Segment Start: TEXT

Connecticut Superior Court, Judicial District of Ansonia-Milford at Milford
Apr 21, 1999
1999 Ct. Sup. 5250 (Conn. Super. Ct. 1999)

Opinion

No. CV97 06 03 62S

April 21, 1999


MEMORANDUM OF DECISION ONLY DEFENDANT'S MOTION FOR SUMMARY JUDGMENT ON FIRST COUNT


The defendant has filed a motion for summary judgment, based on a claim that the statute of limitations bars recovery under the first count. This count alleges the breach of a five year lease the lease was executed in 1979 and its term ran to 1985. The court will first discuss the claims made in the first count.

The first count states the defendant company, during the period 1979 to 1985, improperly used, stored, disposed or discharged hazardous waste as defined in § 22a-115(1) of the general statutes on to the leased property. The plaintiff owner of the property has had to remediate the property by attempting to remove contaminated material and continues to report to various local, state and governmental agencies.

The first count in paragraph 7 goes on to allege that the defendant's disposal of the waste material and failure to remediate its effects violated and continue to violate § 22a-114 et seq. § 22a-422 et seq of the state statutes and Chapter 26 of Title 33 of the United States Code. It is further claimed that the defendant's conduct "was and continues to be a breach of the obligations off defendant under said lease", par. 8. As a result the plaintiff has and will continue to incur costs for investigating the effects of such hazardous waste and clean up costs associated with its presence on the property; also the value of the plaintiff's land will be diminished as well as its use.

The language of the lease which the plaintiff claims the defendant violated is the twelfth paragraph which states in relevant part:

"Twelfth. The tenant agrees to observe and comply with all laws, ordinances, rules and regulations of the federal, state, county and municipal authorities applicable to the business to be conducted by the tenant in the demised premises . . ."

The defendant's motion for summary judgment argues that the claim is barred by the six year statute of limitations applicable to actions for breach of a written lease, § 52-776(a). That statute says actions on written contracts "shall be brought . . . within six years after the right of action accrues." As the defendant notes such an action has been held to accrue "at the time of the breach of contract occurs, that is when the injury has been inflicted," Becken-Stein v. Potter and Carrier Inc., 191 Conn. 150, 156 (1983).

In this case the plaintiff alleges that hazardous waste was deposited on the property between 1979 and 1985 thus, argues the defendant, any cause of action for breach of the lease accrued in 1985 and expired in 1991. But suit was not brought until September 1997, over six years too late maintains the defendant.

Segment End: TEXT
Segment Start: STORED DATA

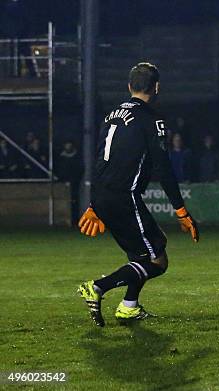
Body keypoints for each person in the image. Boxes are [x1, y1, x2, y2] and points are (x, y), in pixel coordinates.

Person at [77, 63, 199, 327]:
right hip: (124, 196)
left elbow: (100, 159)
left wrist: (93, 203)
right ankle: (98, 287)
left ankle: (129, 307)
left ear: (129, 86)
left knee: (143, 254)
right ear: (156, 87)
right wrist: (181, 209)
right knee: (158, 260)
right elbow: (163, 167)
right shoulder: (152, 120)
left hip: (103, 194)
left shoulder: (110, 116)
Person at [55, 140, 83, 225]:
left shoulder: (76, 157)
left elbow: (80, 170)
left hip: (74, 183)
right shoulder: (61, 157)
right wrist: (63, 179)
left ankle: (74, 220)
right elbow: (59, 170)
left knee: (74, 201)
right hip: (64, 184)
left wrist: (75, 180)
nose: (68, 146)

Segment End: STORED DATA

▶ [ASSIGNMENT A]
In the lease opinion, rename "statute of limitations" as "limitation period" and give the passage from "MEMORANDUM OF DECISION" to "in the first count." with that change.
▶ [ASSIGNMENT B]
Go on with the lease opinion from where it stops.

▶ [ANSWER SPACE A]
MEMORANDUM OF DECISION ONLY DEFENDANT'S MOTION FOR SUMMARY JUDGMENT ON FIRST COUNT


The defendant has filed a motion for summary judgment, based on a claim that the limitation period bars recovery under the first count. This count alleges the breach of a five year lease the lease was executed in 1979 and its term ran to 1985. The court will first discuss the claims made in the first count.

▶ [ANSWER SPACE B]
The defendant cites several cases to counter any argument by the plaintiff that the defendant's alleged conduct which ended in 1985 continues to breach the terms of the lease. It refers to language in Fichera v. Mine Hill Corp., 207 Conn. 204, 209 (1988) to the effect that: "To support a finding of a `continuing course of conduct' that may toll the statute of limitations there must be evidence of a breach of duty that remained in existence after commission of the original wrong related thereto."

The defendant points out that any duty owed by the defendant to the plaintiff terminated with the expiration of the lease. Thus in Bartha v. Waterbury House Wrecking Co., 190 Conn. 8, 13-14 (1983), the court affirmed the granting of a summary judgment motion based on failure to comply with the three year tort statute of limitations. There the defendant contractor left a hazardous condition on the worksite after having completed work under the contract. The court held that the contractor had no "continuing duty to warn of the danger or to safeguard" the condition since the contract was completed, id at page 118. The defendant also cites Sanborn v. Greenwald, 39 Conn. App. 289 (1995).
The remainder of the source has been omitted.